Above photo: RM Sotheby’s 2016 Monterey Auction
The year 1965 saw Ford bringing in the GT40, which many people believed to be the world’s very first supercar. The GT40 won the 24 Hours of LeMans for four consecutive years (1966-1969). It was powered by a powerful Ford’s V8 engine worked upon by none other than the legendary Carol Shelby. The last GT car was produced in the year 1969 with only 107 units being built.
Above photo: 1971 Lamborghini Miura SV Restored
Most considered the Miura to be the first true supercar when it was introduced in 1966 at the Geneva Motor Show. The Lamborghini Miura was the first production car to come with a mid-mounted engine and a radical body design that was created by Marcello Gandini of Bertone. The Miura came with a powerful 3.9-litre V12 engine that was transversely mounted and produced around 345 hp. Only 764 cars were ever built between 1966-1973
Maserati Ghibli was first unveiled in the year 1966 at the Turin Motor Show. Designed by Giorgetto Giugiaro at Ghia the car was a 2 door coupe with pop up headlamps, leather seats and alloy wheels. It was luxurious and came with features which were rare back then like Air Conditioners etc. The car was powered by a 4.7-litre V8 engine which churned out 306bhp. The Ghibli did a 0-60 mph in 6.8 seconds and could attain a top speed of 155 mph (250kmph). Ghibli Spyder and Ghibli SS were launched in the year 1969. The SS came with a 4.9-litre V8 engine which produced 330bhp of power and could reach a top speed of 174mph (280kmph), making it the fastest Maserati car ever produced at that time. The last Ghibli was produced in the year 1973 and is known as an iconic supercar.
Ferrari 365 GTB Daytona
In the year 1968 Ferrari entered the supercars league with the 365 GTB Daytona. The car still used the conventional front engine layout but the 4.4-litre V12 engine made the car capable of doing a 175mph (281 kmph) top speed and touched the 60 mph mark in 5.5 seconds. Designed by designer Leonardo Fioravanti at Pininfarina the GTB Daytona was produced till the year 1973.
De Tomaso Pantera
Pantera was a mid-engined supercar built by Italian car maker De Tomaso. It was their most popular model with over 7,000 units being built during its production run of 20 years. The Pantera was designed by American car designer Tom Tjaarda at the Italian design firm Ghia. The car was powered by big 5.8-litre V8 Engine producing 330hp. The car could attain a top speed of 159mph (256kmph).

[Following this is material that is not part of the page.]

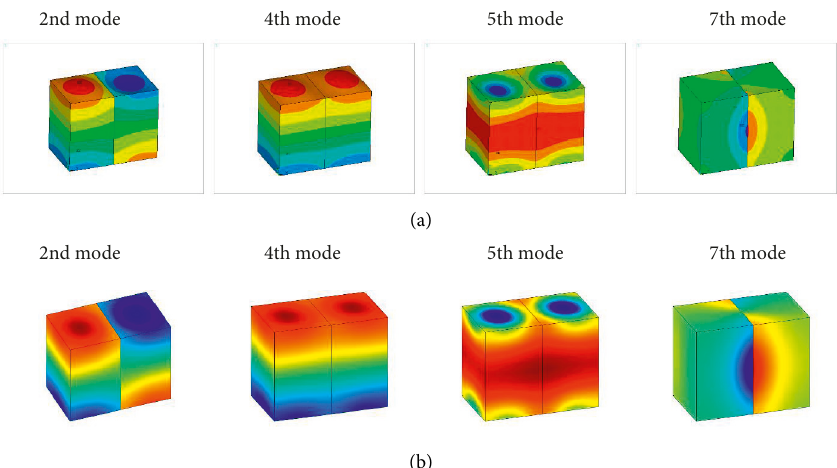
Figure 5: Some sound pressure mode shapes of two acoustic cavities in the stiffened double panel-cavity coupled system: (a) results from ANSYS and (b) results from the current method.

The year 1971 saw the birth of another supercar from Maserati. It was a mid engined two seat coupe powered by a 4.7-Litre V8 engine. Bora had a top speed of 171 mph (275kmph). Later it was also offered with a 4.9-litre V8 engine. Considered by some to be the ‘Pinnacle of Maserati performance’ the production of Bora was stopped in the year 1978. A total of 564 cars were built.
Considered to be one of the most iconic and one of the most powerful supercars, the 365BB (Berlinetta Boxer) was launched in the year 1974. This was Ferrari’s first mid-engine supercar. Also it was the first Ferrari to sport the Cavallino Rampante (prancing horse) logo. The car shared the same V12 engine with the Daytona which attained a top speed of 175mph and did 0-60 mph in 5.5 seconds. However the 365 BB had better handling than the Daytona.
The same year of 1974 saw birth of another iconic supercar the Lamborghini Countach. This stunningly shaped supercar had the Lamborghini’s 4.0-Litre V12 Engine. The claimed speed for the first Countach LP400 was 186mph (approx 300kmph) and was capable of doing 0-60 mph in 5.6 seconds. Designed by Marcello Gandini the car with its design and performance is considered to be an icon even today. A total of 2049 Countachs were produced in between the year 1974-1990.